As long as the overall economic environment does not face any major shocks, it is almost a given that the Indian corporate sector would enjoy very good top line growth during the next financial year as well. There are no signs of any let up in demand, both consumer and corporate, and the picture would not change substantially even if the farm sector underperforms.

But there are rising doubts about corporate profitability, going forward. Operating margins have been shrinking for many sectors over the last few quarters and the situation may worsen in future. Wages are rising fast and pricing power of most companies would continue to decline as competition intensifies further.

Many sectors have already entered or are entering an investment phase. Fresh capacities come at higher capital costs and would affect profitability. Interest costs have already started rising and further rate hikes would squeeze margins even lower.
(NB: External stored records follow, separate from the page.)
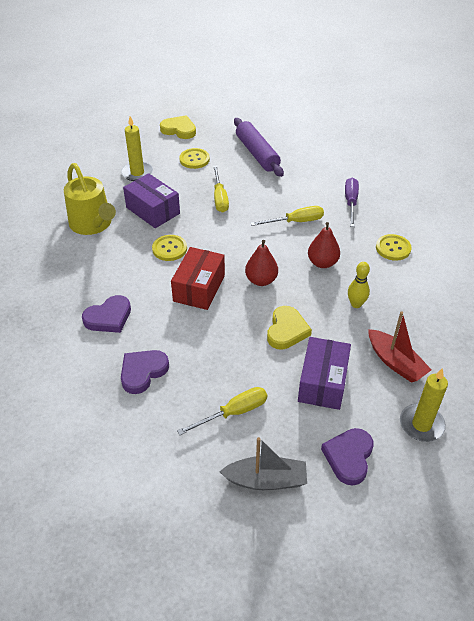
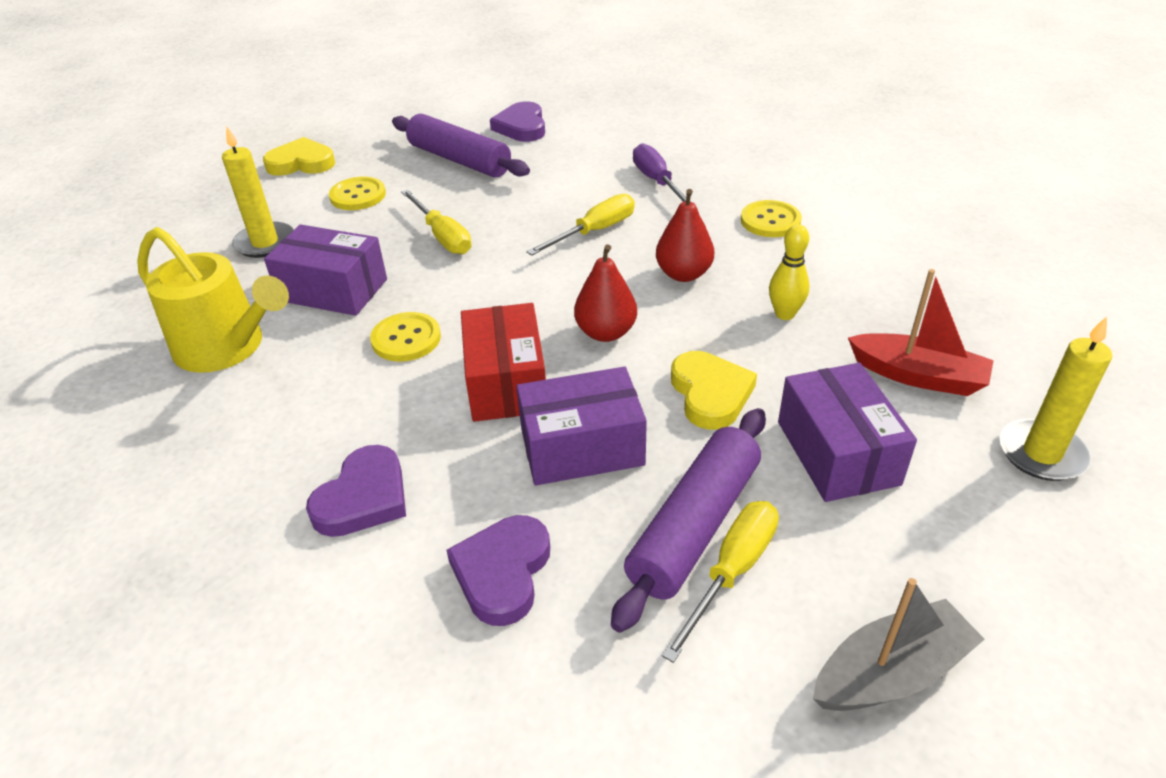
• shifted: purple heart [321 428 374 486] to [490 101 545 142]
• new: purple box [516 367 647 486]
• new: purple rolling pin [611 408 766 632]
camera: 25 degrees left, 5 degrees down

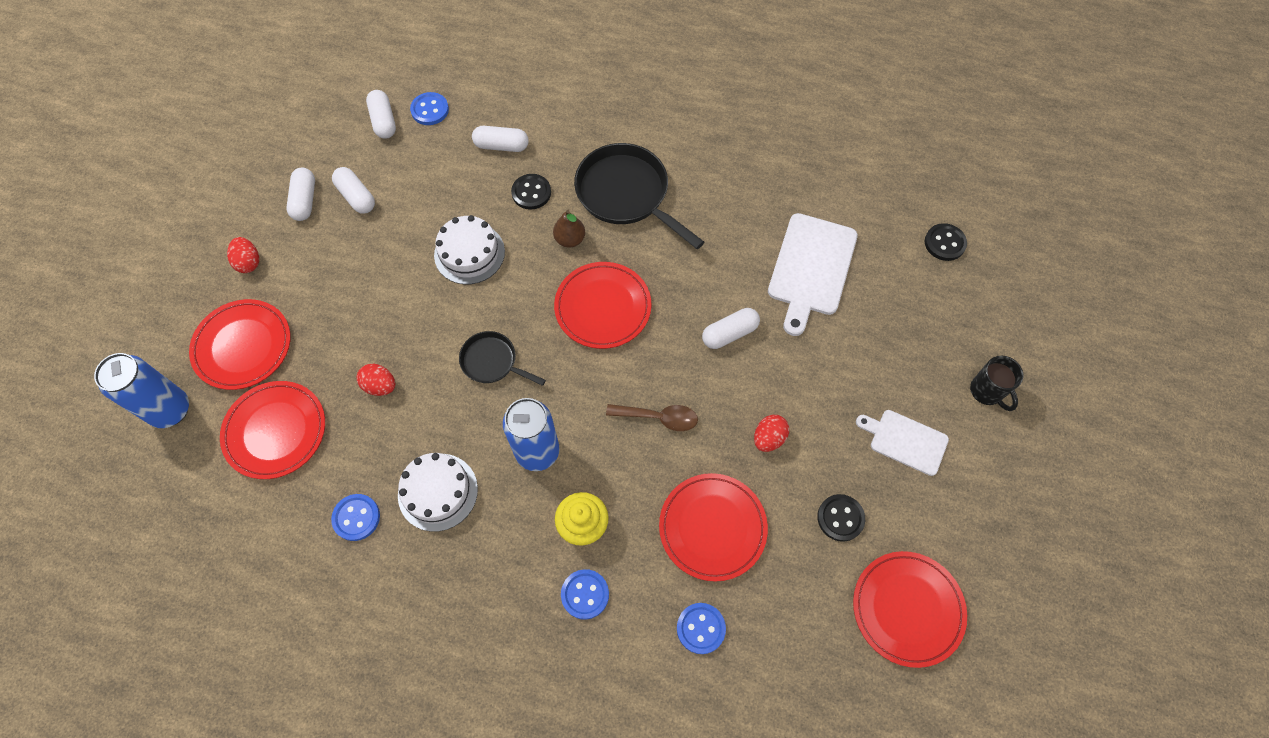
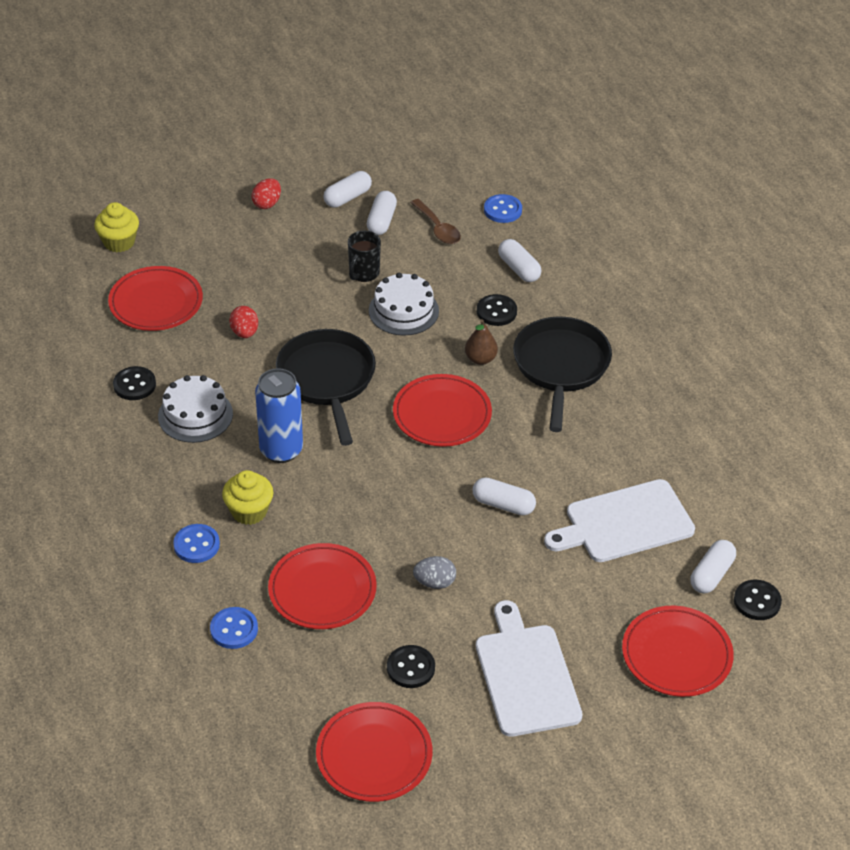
• swapped: blue can [94 353 189 428] to yellow cupcake [94 202 139 252]
• shifted: red plate [189 299 291 390] to [622 606 734 697]
• repainted: blue button [331 494 380 541] to black button [113 366 156 400]
• shifted: white capsule [366 90 396 139] to [690 540 736 593]
• scaled: black pan [459 331 546 386] = [276 329 376 446] x1.81
• shifted: brown spoon [606 404 698 431] to [410 199 461 244]
• repainted: red egg [754 415 789 452] to grey egg [413 556 456 589]
• scaled: white cutting board [856 410 949 476] = [476 600 582 737] x1.63
• shifted: black mug [970 356 1023 411] to [348 230 381 282]
camera: 50 degrees right, 20 degrees down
Markets may choose to ignore declining margins as long as absolute growth remains robust. But that would increase market vulnerability in the event of any major event or events which could affect overall growth.

Domestic political scenario
Though the country has become used to political uncertainty over the last few decades, the domestic equity markets can still be very sensitive to such uncertainties. The domestic political situation has been fairly stable over the last year and the markets have, by and large, ignored political hiccups including inactivity on the reforms front.

Emboldened by their election victories in Kerala and West Bengal, the Left parties had raised their criticism of government policies. Some informal moves to revive the 'third front' at the centre were also a matter of considerable speculation for some time.

But such moves have not gone anywhere and the criticism has also become less strident, mostly because of a more aggressive approach from the ruling party. Surveys showing a comfortable majority for the ruling alliance minus the Left parties in mid-term polls, if held today, could the government to get more aggressive.

If these surveys boost the confidence of the ruling alliance further and they decide to opt for snap polls, the markets would face some volatility as financial markets hate uncertainties. Even if all the surveys point to the return of the present government, the markets are likely to be subdued during the run up to the elections.

After all, memories of the last general elections — when the then government was widely forecast to return — and the crash that followed at the shock defeat of the NDA, have not faded from the minds of investors.